Reveals the mystical teachings and practices of the Chishti Sufi order as taught by the ecstatic Shaykh Burhan al-Din Gharib (d. 1337) and his disciples.
“This is an extraordinary piece of scholarship. I like the constant sense of discovery that Ernst brings to his work, not only with regard to the literary archival material, which he has arrayed in painstaking detail, but also his enthusiasm about discovering new ways of seeing oral data in relationship to textual data, and textual data in relationship to ritual data.

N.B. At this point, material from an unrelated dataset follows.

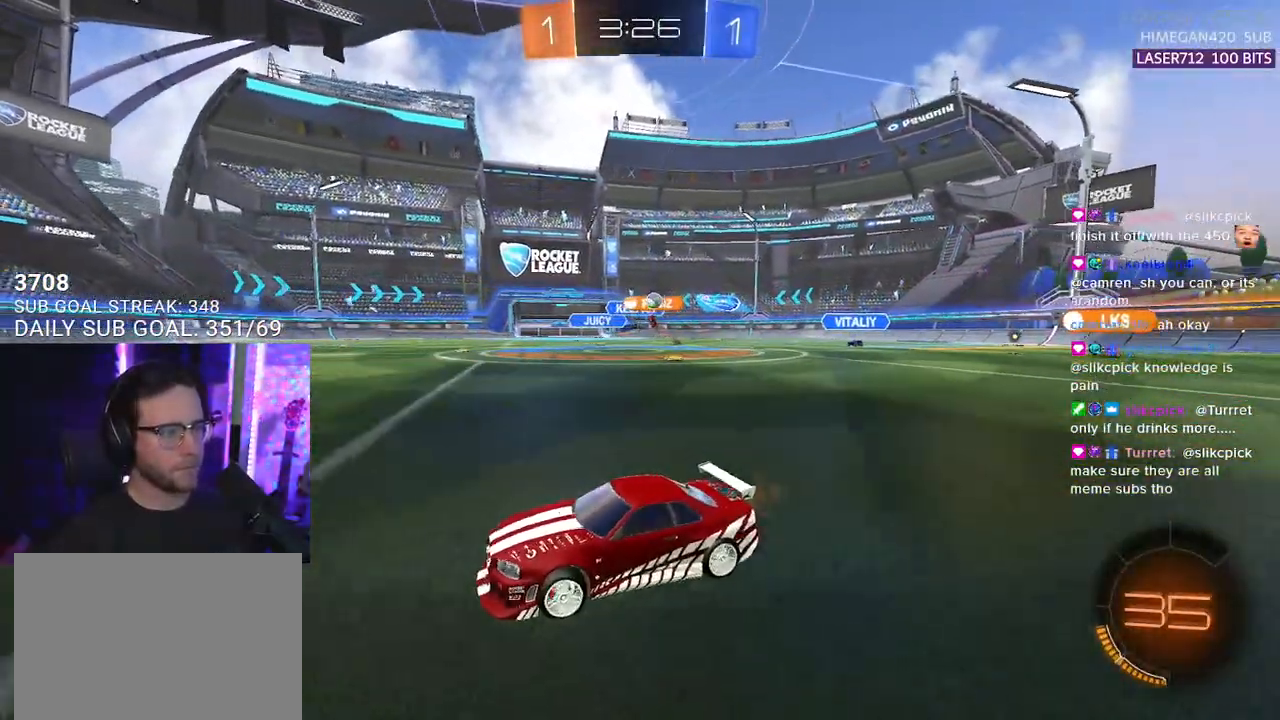
{"buttons": ["R2"], "left_stick": "down-right", "right_stick": "center", "events": [[167, "left_stick", "up-right"], [350, "left_stick", "right"], [500, "left_stick", "down-right"]]}
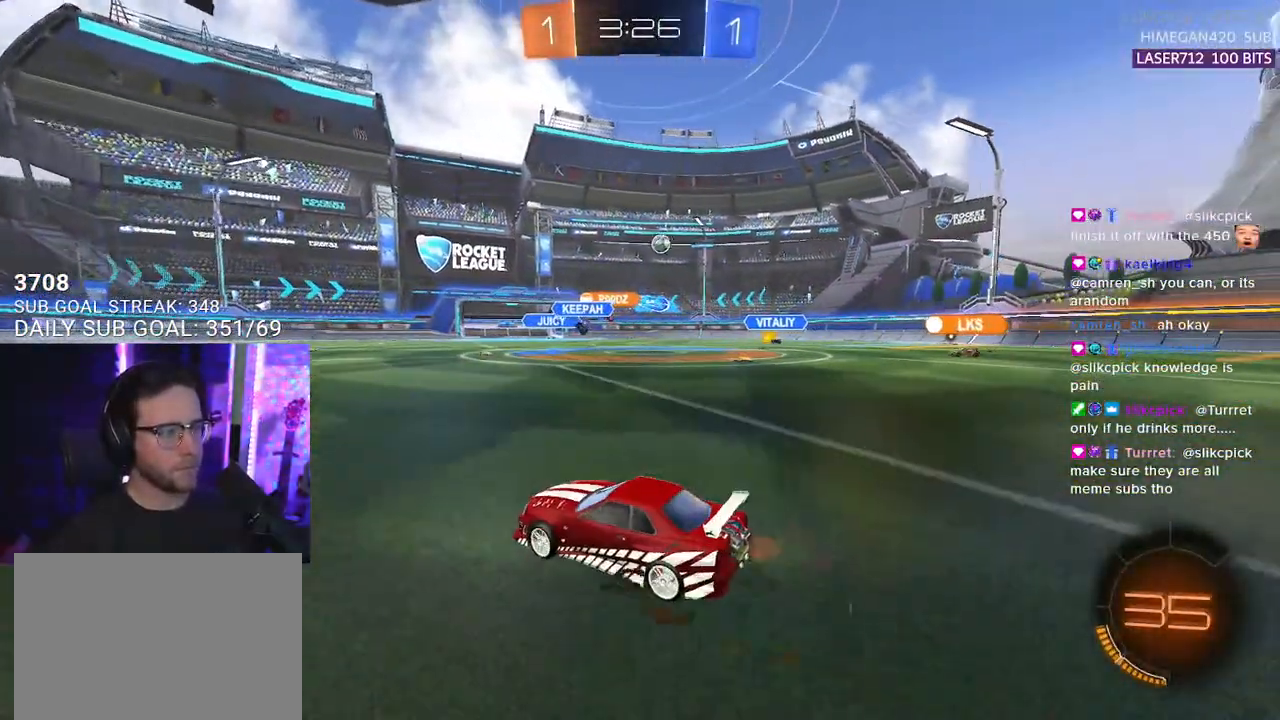
{"buttons": ["R2"], "left_stick": "left", "right_stick": "center", "events": [[17, "left_stick", "down"], [83, "left_stick", "left"], [183, "SQUARE", "down"], [300, "SQUARE", "up"]]}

“Reading this book has taken me far afield in my own thought, and I must end by remarking that, like the pilgrim to Khuldabad, I have come back from the experience much enriched and full of a certain spirit of renewal that I would not have imagined nor found before this trip. Eternal Garden marks a major, transformative advance in the study of institutional Sufism, especially, but not solely, in South Asia.” — Bruce B. Lawrence, Duke University
Ernst’s research, based on rare Persian manuscripts preserved in Sufi shrines in the medieval town of Khuldabad, a major center of pilgrimage in the Indian Deccan, reveals the mystical teachings and practices of the Chishti Sufi order as taught by the ecstatic Shaykh Burhan al-Din Gharib (d. 1337) and his disciples. Eternal Garden clarifies the diverse historiographical approaches found in an array of narratives. It redefines major topics in the often emotionally charged study of religion and history in South Asia, and it raises provocative theses on much-argued topics such as the basis of Islamic political power in South Asia and the alleged roles of Sufis as warriors and missionaries.
New edition, New Delhi: Oxford University Press, 2004.